Re: Sharon Gans: New York Group
Date: June 19, 2010 01:59PM
The group could easily disband once Sharon retires or dies.
I’ve been out of the Boston branch of School for several years, but before I left I thought Robert was getting burnt out on the whole esoteric scene. And the younger teachers in Boston lack the charisma to keep the group going. It might be different in New York, but I doubt it.
Over the course of years, Robert stopped attending classes for long periods of time that would span several months, maybe even a year or two. The junior teachers leading the classes would bring up (in ominous tones, no less) the possibility of classes disbanding, and tell us not to take the School for granted. I believe some of Robert’s absences were due to health issues, but some of them, I think, were because he just wanted a break from it all.
Robert would frequently complain and berate us older students about how terrible and uninspiring we looked during class. (Probably 90 percent of us were just counting the minutes for class to end so we could go home and get some sleep! …and he knew it). I’m sure Robert did not want to be there, and could easily think of a dozen other things he’d rather be doing.
Robert would spend inordinate amounts of time rewriting and rehearsing lectures for the series. He would get so run down he would get physically sick and the lectures would have be postponed until he got better. It seems that no one has his knack for taking somewhat factual material and giving it enough spit, polish, and spin to convince the naive recruits of their unbelievable good fortune at being invited to join such a special and unique group. As Robert gets older, his drive and stamina will only diminish. He’ll want to spend more time in Florida and less time in Boston and New York. Certainly less time working on lectures. And whatever ails him will only get worse as the years go by.
In Boston, the student population is aging, and I’m sure it must be the same in New York. Most of the older group falls in the 50 -60 year age range right now, with a good number of students over 60. My sense is many of them do not have the financial means to stay in school during their retirement years. Paying tuition on time has always taken precedence over saving for retirement. And if you were fortunate enough to be able to save something after paying all the regular tuition and class fees, you would be asked for more money for special projects. And if students can’t pay, they can’t stay….Right?
Many of my fellow classmates had some mysterious illnesses that are most likely stem from the lack of sleep and a weakened immune system. As the group ages, these illnesses and others will increase and further reduce the number of students. When I left, there were few students in the younger Boston class below 40, so I doubt there are enough young and able bodied students to rise up the ranks. And as the average age of students goes up, it will become harder to attract younger and more energetic new students.
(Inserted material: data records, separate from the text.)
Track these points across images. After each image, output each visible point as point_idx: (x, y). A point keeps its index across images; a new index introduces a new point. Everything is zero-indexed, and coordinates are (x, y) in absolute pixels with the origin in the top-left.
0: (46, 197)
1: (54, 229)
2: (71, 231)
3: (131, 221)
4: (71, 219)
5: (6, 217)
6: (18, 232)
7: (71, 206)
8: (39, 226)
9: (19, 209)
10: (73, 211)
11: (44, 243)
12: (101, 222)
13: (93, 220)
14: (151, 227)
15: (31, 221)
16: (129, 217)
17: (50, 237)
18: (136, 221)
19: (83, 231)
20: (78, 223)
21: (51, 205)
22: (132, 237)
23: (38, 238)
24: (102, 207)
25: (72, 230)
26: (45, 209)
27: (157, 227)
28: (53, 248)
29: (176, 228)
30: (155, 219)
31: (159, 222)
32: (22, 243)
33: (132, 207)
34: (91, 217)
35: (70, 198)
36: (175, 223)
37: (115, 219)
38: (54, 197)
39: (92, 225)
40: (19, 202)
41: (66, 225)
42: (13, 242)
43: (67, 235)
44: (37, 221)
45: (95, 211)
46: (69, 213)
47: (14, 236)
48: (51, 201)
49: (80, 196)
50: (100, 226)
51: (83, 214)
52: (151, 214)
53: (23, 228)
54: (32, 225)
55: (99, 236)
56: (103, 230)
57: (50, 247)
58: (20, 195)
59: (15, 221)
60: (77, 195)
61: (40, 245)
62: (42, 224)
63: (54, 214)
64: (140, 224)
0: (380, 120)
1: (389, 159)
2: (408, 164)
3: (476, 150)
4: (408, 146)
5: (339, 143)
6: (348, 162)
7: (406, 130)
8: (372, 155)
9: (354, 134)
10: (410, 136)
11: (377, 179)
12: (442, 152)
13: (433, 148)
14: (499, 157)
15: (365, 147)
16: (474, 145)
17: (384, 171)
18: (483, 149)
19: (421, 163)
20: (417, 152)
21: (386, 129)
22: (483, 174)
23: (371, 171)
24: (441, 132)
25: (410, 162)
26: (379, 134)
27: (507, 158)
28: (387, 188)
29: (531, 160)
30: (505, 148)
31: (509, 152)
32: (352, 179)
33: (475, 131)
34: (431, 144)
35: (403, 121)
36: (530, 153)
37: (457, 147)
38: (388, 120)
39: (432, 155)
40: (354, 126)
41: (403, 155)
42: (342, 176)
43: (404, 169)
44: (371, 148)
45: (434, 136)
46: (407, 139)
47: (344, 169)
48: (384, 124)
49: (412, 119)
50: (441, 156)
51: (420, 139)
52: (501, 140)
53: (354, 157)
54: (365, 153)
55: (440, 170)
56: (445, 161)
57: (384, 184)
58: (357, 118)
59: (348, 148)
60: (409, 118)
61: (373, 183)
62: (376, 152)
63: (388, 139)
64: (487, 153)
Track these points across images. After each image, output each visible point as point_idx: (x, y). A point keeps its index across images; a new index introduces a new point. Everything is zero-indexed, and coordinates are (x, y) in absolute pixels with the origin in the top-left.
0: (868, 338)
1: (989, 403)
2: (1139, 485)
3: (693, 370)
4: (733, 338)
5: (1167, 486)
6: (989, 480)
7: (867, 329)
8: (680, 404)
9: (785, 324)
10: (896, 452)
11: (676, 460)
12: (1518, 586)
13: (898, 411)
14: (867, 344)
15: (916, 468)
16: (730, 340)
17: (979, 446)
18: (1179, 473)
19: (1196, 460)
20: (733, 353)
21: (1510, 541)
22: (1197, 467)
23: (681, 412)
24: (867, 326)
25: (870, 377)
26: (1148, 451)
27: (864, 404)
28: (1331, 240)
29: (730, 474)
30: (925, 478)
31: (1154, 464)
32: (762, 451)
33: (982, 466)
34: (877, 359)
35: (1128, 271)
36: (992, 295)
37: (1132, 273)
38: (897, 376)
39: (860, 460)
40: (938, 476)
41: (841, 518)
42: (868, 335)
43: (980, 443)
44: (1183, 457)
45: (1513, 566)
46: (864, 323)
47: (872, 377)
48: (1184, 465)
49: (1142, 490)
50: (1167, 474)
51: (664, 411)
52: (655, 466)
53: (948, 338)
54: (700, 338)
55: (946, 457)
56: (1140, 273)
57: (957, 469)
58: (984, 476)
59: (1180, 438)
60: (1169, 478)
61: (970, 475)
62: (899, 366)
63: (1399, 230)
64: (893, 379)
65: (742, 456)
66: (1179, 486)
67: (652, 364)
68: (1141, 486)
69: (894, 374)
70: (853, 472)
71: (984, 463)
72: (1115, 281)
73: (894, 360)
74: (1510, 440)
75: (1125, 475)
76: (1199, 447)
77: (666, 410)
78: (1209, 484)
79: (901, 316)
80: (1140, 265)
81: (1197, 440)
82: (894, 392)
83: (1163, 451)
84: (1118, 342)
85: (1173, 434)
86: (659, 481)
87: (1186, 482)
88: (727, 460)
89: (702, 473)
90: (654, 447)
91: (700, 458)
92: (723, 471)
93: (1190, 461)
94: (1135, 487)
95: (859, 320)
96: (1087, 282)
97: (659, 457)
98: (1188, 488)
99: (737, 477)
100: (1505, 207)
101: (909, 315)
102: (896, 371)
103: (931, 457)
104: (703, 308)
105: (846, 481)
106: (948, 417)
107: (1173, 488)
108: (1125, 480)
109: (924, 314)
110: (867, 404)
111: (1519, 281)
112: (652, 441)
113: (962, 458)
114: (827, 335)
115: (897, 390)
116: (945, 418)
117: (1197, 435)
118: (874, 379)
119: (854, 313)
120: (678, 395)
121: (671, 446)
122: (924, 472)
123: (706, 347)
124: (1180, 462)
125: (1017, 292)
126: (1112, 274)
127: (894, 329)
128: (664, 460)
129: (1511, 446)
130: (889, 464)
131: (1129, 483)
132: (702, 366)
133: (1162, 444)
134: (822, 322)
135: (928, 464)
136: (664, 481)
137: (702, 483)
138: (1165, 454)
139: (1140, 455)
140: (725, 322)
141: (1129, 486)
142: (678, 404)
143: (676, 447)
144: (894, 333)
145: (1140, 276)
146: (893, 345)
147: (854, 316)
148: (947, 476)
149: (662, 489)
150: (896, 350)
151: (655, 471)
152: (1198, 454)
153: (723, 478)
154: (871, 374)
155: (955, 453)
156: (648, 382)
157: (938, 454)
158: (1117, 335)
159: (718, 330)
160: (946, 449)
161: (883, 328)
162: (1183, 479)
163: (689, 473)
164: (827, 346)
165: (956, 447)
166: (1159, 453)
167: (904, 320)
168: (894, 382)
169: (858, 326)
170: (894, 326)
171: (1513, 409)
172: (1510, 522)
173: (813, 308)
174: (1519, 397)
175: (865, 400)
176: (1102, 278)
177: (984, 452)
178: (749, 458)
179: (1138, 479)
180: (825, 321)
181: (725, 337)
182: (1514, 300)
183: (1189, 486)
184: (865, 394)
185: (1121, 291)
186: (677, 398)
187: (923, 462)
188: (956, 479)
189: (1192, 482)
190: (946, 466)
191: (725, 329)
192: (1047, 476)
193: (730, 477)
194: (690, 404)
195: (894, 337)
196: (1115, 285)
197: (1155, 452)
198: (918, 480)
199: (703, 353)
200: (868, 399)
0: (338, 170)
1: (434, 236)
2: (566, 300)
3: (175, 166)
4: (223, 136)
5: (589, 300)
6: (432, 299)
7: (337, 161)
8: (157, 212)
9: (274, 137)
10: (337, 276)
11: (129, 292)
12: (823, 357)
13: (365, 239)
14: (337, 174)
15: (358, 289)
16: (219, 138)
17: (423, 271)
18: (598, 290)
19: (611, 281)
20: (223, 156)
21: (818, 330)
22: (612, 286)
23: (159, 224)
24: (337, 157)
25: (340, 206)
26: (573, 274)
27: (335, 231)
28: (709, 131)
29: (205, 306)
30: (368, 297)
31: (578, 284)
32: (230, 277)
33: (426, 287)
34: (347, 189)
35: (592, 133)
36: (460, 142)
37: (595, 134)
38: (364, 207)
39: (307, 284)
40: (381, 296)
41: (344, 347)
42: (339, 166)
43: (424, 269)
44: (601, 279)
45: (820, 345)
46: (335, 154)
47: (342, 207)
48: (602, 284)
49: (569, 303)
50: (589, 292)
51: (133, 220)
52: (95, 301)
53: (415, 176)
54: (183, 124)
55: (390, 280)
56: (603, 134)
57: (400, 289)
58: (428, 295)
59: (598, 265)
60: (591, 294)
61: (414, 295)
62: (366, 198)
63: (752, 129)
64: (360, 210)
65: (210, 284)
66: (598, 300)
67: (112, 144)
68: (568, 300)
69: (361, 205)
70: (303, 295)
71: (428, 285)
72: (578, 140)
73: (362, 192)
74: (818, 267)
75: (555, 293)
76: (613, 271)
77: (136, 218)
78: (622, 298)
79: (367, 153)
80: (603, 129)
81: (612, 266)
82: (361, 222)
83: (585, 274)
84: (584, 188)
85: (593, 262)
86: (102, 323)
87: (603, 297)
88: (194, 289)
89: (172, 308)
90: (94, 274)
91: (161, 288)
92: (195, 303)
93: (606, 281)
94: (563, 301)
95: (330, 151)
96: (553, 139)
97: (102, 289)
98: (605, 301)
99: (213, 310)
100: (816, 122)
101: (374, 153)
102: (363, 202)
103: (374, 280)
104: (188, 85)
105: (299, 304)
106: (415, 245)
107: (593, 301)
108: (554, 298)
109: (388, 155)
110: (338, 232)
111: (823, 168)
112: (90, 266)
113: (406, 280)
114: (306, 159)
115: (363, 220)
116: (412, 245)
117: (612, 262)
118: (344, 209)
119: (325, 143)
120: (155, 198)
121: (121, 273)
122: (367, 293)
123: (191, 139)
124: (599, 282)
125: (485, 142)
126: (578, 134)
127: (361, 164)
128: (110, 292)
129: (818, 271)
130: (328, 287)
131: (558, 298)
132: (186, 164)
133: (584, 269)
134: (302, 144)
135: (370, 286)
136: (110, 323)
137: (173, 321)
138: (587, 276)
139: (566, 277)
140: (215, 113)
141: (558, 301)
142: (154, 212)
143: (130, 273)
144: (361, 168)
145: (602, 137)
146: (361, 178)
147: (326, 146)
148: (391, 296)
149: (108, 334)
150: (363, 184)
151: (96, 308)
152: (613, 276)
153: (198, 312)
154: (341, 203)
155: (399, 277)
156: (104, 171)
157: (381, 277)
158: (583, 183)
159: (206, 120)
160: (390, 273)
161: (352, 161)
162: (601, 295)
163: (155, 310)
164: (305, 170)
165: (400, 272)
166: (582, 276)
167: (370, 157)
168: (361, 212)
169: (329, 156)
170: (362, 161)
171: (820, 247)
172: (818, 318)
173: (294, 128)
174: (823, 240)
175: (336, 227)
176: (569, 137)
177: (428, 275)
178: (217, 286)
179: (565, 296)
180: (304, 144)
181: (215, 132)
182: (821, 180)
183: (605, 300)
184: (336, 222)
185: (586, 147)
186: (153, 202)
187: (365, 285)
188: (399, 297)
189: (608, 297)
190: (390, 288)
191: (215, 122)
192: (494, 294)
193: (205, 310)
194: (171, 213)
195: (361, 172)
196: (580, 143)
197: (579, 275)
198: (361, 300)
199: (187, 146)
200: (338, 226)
I’ve heard that School is having a hard time recruiting, and the pressure is intense to get new students in the door. This poses several problems for the continuation of School. Students on the fence about the group will finally get fed up with the oppressive recruiting pressures and decide to leave. And without the results to puff up their egos, even the best recruiters will inevitably get tired of the relentless quest for new students and decide to spend more time painting, acting or being with their kids. They may stick around for classes, but will lose their enthusiasm for “adding new people to their list” and having all those endless meetings. As more students leave or slow down, it forces the rest of the students to question why they’re sticking around. A mass exodus is possible.
And for the younger class, it’s got to be disheartening to see the newest students leave after the free eight class experiment ends. … If any new recruits are making it that far these days! The older class has already stagnated from the lack of new blood, and it’s most likely happening in the younger class as well.
And if someone is foolish enough to join this group, there are plenty of red flags signaling the need for extreme caution. All the rules and secrecy, veiled as “protecting privacy”, the emphasis on not using the internet, the solicitous attention of their sustainer, Xeroxed copies of books and lectures handed to them without an author’s name so you can’t find the group’s history by looking up “Gurdgieff “or “Fourth Way School”, among other things. Of course, there are the lies you tell to family and friends about where you go on Tuesday and Thursday nights. And don’t forget the emphasis on tuition, not missing classes, and always telling the truth to your teachers. Isn’t it bizarre how no one disagrees with the teachers, or how obsequious and pandering everyone is around them? There must be dozens of tip offs that something’s wrong with this group.
And I’m sure at the back of their mind, every new student wonders if the group is a cult or not. The teachers and sustainers will never know when new students start doing some online investigating. The new students can’t help themselves, and inevitably they find enough material to convince them to leave.
There are enough loyal and diehard students for School to limp along for awhile, but eventually it’s going to just run out of steam and die. If I were Robert or Fred, I would stop now while I still have some vigor and energy left. They could finally have some time to themselves, and pursue the perfect tan or the perfect starlet, or whatever else makes them happy. It’s clearly not looking at their students, sitting in their little circle, for class, after class, after class, after endless class.
But I have a different view from the outside, and more freedom. I am one of many ex-students who woke up and had the courage to leave. We care deeply for those that are still in, and I would imagine the current students care and wonder about us, too. Please know that it’s so good to be out, so freeing, so wonderful. We wish everyone inside could discover this joy for themselves.